COPISTAS, TRADUTTORI E TRADITORI


Pois, Quaglio, as diferentes traduções do versículo de Samuel sobre a serra é talvez a demonstração mais contundente de que não se pode confiar em tradução alguma da Bíblia. Houve um grande esforço em amenizar os métodos do sábio rei Davi. De nada te adiantaria ser capaz de ler o texto em hebraico. Pois não existe mais texto original algum da Bíblia. Nem mesmo cópias em primeira mão. Sequer cópias de cópias de cópias. O que hoje temos são cópias de muitas outras cópias anteriores.

O que me remete ao livro citado de Bart Ehrman, O que Jesus disse? O que Jesus não disse? – Quem mudou a Bíblia e por quê, que me foi recomendado pelo leitor Ricardo Donizetti. O autor tem uma trajetória igual à minha. Lendo a Bíblia, perdeu a fé. Só que foi bem mais longe do que eu. Estudou grego e hebraico para conseguir ler o Livro no original. Mais ainda: foi atrás de cada fragmento das cópias que ainda restam da Bíblia, em diferentes bibliotecas, para cotejá-las. Meu caminho foi bem mais singelo.

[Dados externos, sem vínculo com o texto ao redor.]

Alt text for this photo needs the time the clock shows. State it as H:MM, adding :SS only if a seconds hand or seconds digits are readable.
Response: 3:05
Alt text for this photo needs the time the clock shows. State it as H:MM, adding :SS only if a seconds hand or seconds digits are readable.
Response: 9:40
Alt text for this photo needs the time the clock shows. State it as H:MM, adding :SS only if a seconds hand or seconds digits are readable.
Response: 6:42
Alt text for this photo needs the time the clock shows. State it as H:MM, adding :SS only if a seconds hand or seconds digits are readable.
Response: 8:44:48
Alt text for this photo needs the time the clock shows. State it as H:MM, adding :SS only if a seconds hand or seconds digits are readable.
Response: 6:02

Inicialmente, li a Bíblia apenas em português. De alguma forma, nela algo há de restar do livro original. O que restou foi suficiente para convencer-me que o tal de deus é uma criação da mente humana. Desde muito jovem, tornei-me ateu. Ehrman, na verdade, não ousou tanto. Tornou-se agnóstico. O que, a meu ver, é ficar em cima do muro. Mas sua reflexão sobre as modificações – involuntárias ou propositais – dos textos originais é fundamental para todo estudioso da Bíblia.

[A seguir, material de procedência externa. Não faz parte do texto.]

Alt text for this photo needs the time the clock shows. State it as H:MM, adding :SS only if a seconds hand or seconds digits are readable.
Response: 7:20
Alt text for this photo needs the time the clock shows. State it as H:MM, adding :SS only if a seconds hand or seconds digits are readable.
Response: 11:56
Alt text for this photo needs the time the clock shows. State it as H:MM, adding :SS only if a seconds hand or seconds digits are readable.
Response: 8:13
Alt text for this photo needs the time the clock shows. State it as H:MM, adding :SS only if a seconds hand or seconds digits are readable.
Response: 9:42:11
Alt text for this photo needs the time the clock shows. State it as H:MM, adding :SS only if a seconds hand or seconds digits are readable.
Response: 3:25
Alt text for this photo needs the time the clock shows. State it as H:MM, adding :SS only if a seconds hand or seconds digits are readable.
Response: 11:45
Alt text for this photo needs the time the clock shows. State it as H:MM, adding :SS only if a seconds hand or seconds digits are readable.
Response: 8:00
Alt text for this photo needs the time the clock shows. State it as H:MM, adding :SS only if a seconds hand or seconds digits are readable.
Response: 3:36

Segundo Ehrman, um estudioso da Bíblia, John Mill, membro do Queens College, Oxford, examinou cerca de cem manuscritos gregos e neles encontrou trinta mil variantes. Outros pesquisadores fazem estimativas bem mais discordantes. “Alguns falam de duzentas mil variantes conhecidas, outros de trezentas mil, alguns falam de quatrocentas mil ou mais! Mas não se tem certeza, porque, apesar dos impressionantes avanços da informática, ainda não houve quem fosse capaz de contar todas. Talvez, como eu já disse, seja melhor falar em termos comparativos. Há mais variações entre os nossos manuscritos que palavras no Novo Testamento”.

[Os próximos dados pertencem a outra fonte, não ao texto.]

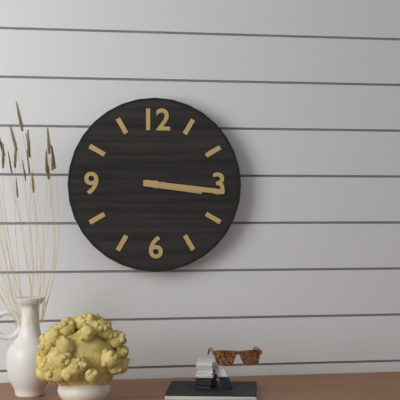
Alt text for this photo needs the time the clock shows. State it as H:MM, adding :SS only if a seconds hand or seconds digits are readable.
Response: 3:16
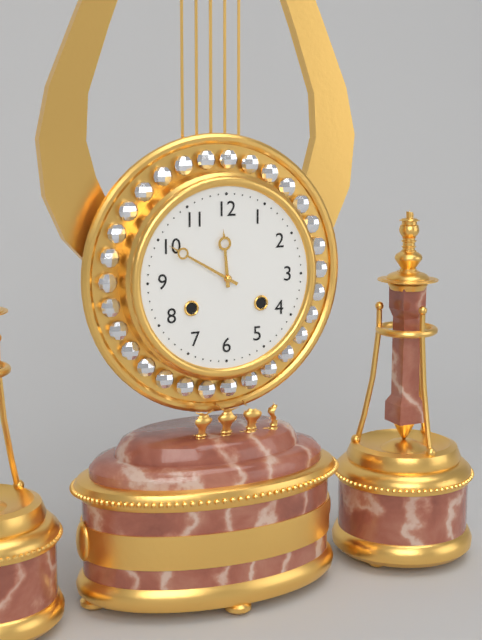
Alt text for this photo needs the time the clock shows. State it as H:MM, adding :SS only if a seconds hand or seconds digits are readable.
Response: 11:50
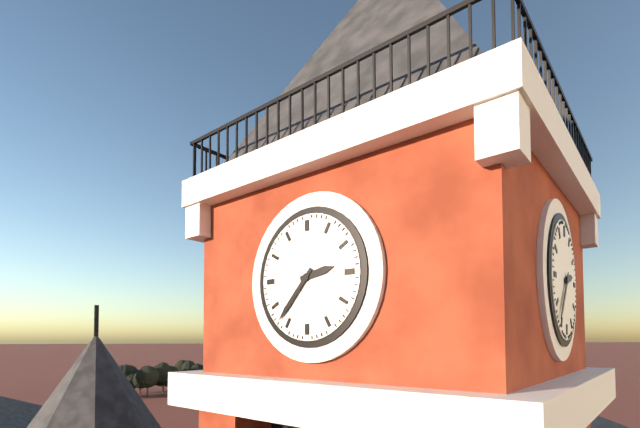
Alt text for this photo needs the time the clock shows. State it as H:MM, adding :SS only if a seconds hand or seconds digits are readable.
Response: 2:37
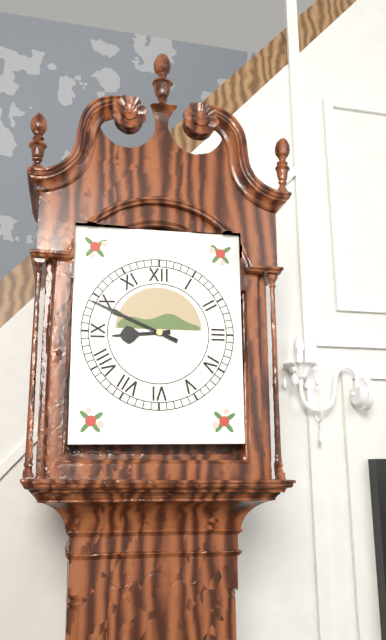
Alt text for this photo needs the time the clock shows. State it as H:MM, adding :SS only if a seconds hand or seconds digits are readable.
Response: 8:49
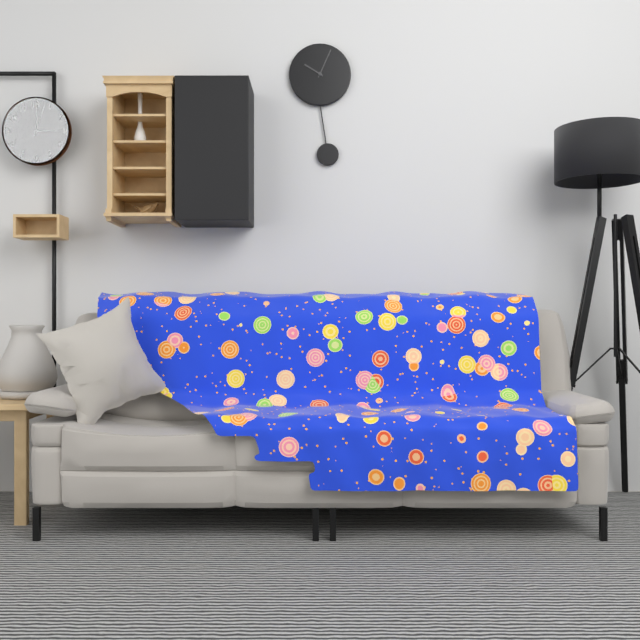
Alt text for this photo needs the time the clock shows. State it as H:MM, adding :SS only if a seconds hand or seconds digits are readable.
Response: 10:04
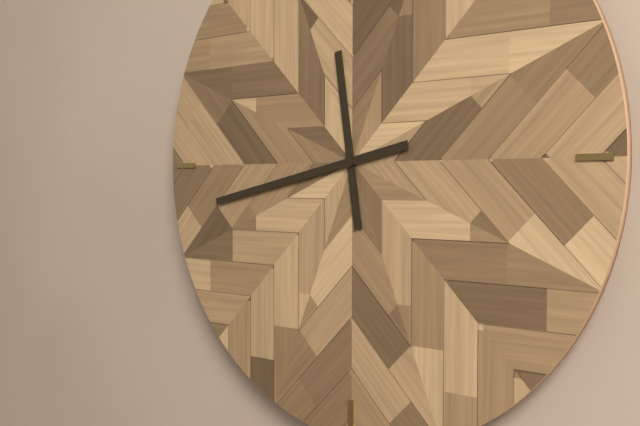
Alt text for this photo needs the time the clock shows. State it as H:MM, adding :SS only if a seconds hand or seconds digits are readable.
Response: 11:43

Os copistas que reproduziram os textos originais, ao longo dos séculos, foram influenciados por controvérsias políticas, teológicas ou culturais de suas épocas. Sem falar que muito copistas sequer conheciam a língua da qual copiavam. Apenas reproduziam as formas das letras que viam. Um escorregão da pena e o sentido de uma palavra podia mudar muito.

“Com isto se quer dizer que, uma vez que um copista muda um texto – acidental ou intencionalmente -, essas mudanças se tornam permanentes em seu manuscrito (a menos, é claro, que outro copista venha a corrigir o erro). O próximo copista que copia aquele manuscrito copia os erros (pensando serem eles a genuína expressão do texto) e ainda pode acrescentar erros de sua própria lavra. Depois disso, o próximo copista que copia aquele manuscrito copia os erros de todos os seus predecessores e acrescenta erros de sua própria lavra, e assim vai. A única forma de os erros serem corrigidos é quando um copista reconhece que um predecessor cometeu um erro e tenta consertá-lo. Mas não há garantia, porém, de que um copista que tenta corrigir um erro corrija-o corretamente. Isto é, ao mudar o que lhe parece um erro, ele pode, de fato, mudá-lo incorretamente, de modo que se passa a ter três formas de texto: o original, a versão errada e a tentativa incorreta de resolver o erro. Os erros se multiplicam e se repetem; algumas vezes são corrigidos, outras são ampliados. E assim por diante, durante séculos”.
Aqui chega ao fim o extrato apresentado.